This partial post was written by my friend, Nicole A Webb. Her selfless love hosting a child with cancer, on a medical mission from Africa, will inspire you to give your best as well, even when it’s broken.
I stared at the form in front of me searching for a box labeled “imposter”. I was not her “parent” or her “legal guardian”. I felt I had no right to sign for her medical care, though there was a single piece of paper on file stating otherwise. I made a hasty x in the “other” box, then walked away avoiding eye contact with the receptionist. With each step to the waiting area, my weight doubled under the knowledge that I just gave permission for a child who is not my own to be poisoned.

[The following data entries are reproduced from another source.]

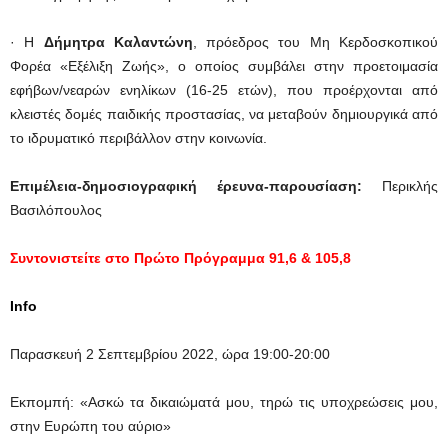
· Η
Δήμητρα Καλαντώνη
, πρόεδρος του Μη Κερδοσκοπικού
Φορέα «Εξέλιξη Ζωής», ο οποίος συμβάλει στην προετοιμασία
εφήβων/νεαρών ενηλίκων (16-25 ετών), που προέρχονται από
κλειστές δομές παιδικής προστασίας, να μεταβούν δημιουργικά από
το ιδρυματικό περιβάλλον στην κοινωνία.
Επιμέλεια-δημοσιογραφική έρευνα-παρουσίαση:
Περικλής
Βασιλόπουλος
Συντονιστείτε στο Πρώτο Πρόγραμμα 91,6 & 105,8
Info
Παρασκευή 2 Σεπτεμβρίου 2022, ώρα 19:00-20:00
Εκπομπή: «Ασκώ τα δικαιώματά μου, τηρώ τις υποχρεώσεις μου,
στην Ευρώπη του αύριο»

Ma had been with our family just two weeks before her first chemotherapy treatment. She came to the States from Cote d’Ivoire, Africa, through a medical missions organization. Doctors in Africa originally thought she had glaucoma, and that she would return to her family after surgery and a 2-month stay. Doctors here determined she instead had retinoblastoma, a rare form of eye cancer. One eye couldn’t be saved. A lengthy treatment plan was put into motion to save her life, then to save her eyesight.

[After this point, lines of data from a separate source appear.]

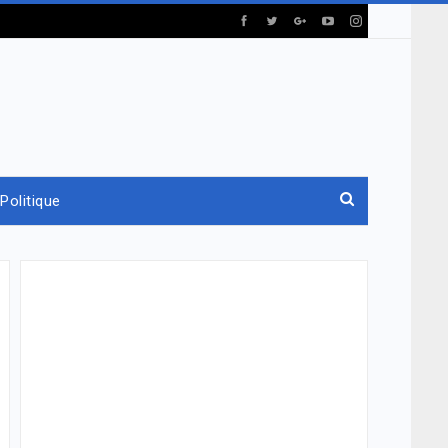
Politique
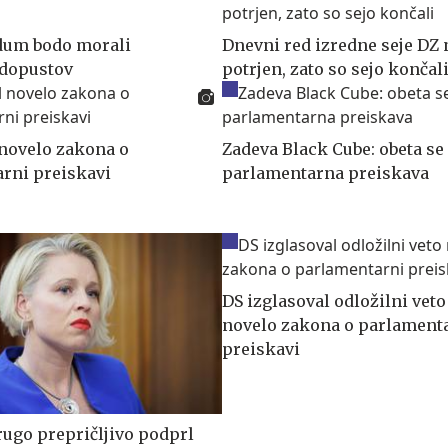
dum bodo morali
Dnevni red izredne seje DZ n
 dopustov
potrjen, zato so sejo končal
 novelo zakona o
Zadeva Black Cube: obeta se
rni preiskavi
parlamentarna preiskava
DS izglasoval odložilni veto
novelo zakona o parlament
preiskavi
rugo prepričljivo podprl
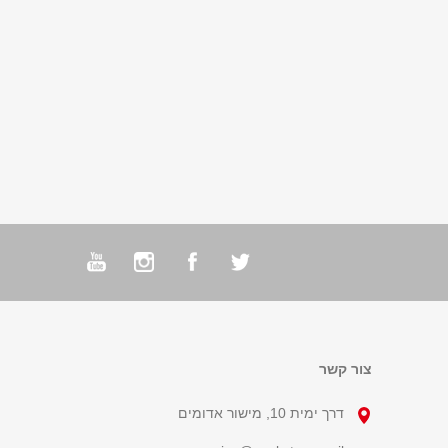
צור קשר
דרך ימית 10, מישור אדומים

“Ma Sylla,” the nasally voice of the in-take nurse roamed across the waiting room and scratched my ears like sandpaper.
“It’s Ma, like the month of May,” I said, attempting politeness.
“I’ll make a note of that on her chart,” the nurse mumbled. They never said it wrong again.
I felt an immediate pang of guilt for my abruptness. I don’t know how her name is actually pronounced, or what her family calls her. Ma, like the month of May, is just the name we imposed on her. She had only been on this earth a sickly single year, so she was unable to otherwise correct us.
After taking her weight, height, blood pressure and temperature, which terrified her, we made our way to an infusion chair. We were given a blanket and pillow and told to make ourselves comfortable. As if.
“Thank you,” I whispered.
Ma had buried her head into my chest during her vitals and only now, several minutes after the nurse had vacated our presence, did she dare to take a peek. She gazed up at me with her one remaining dark chocolate brown eye.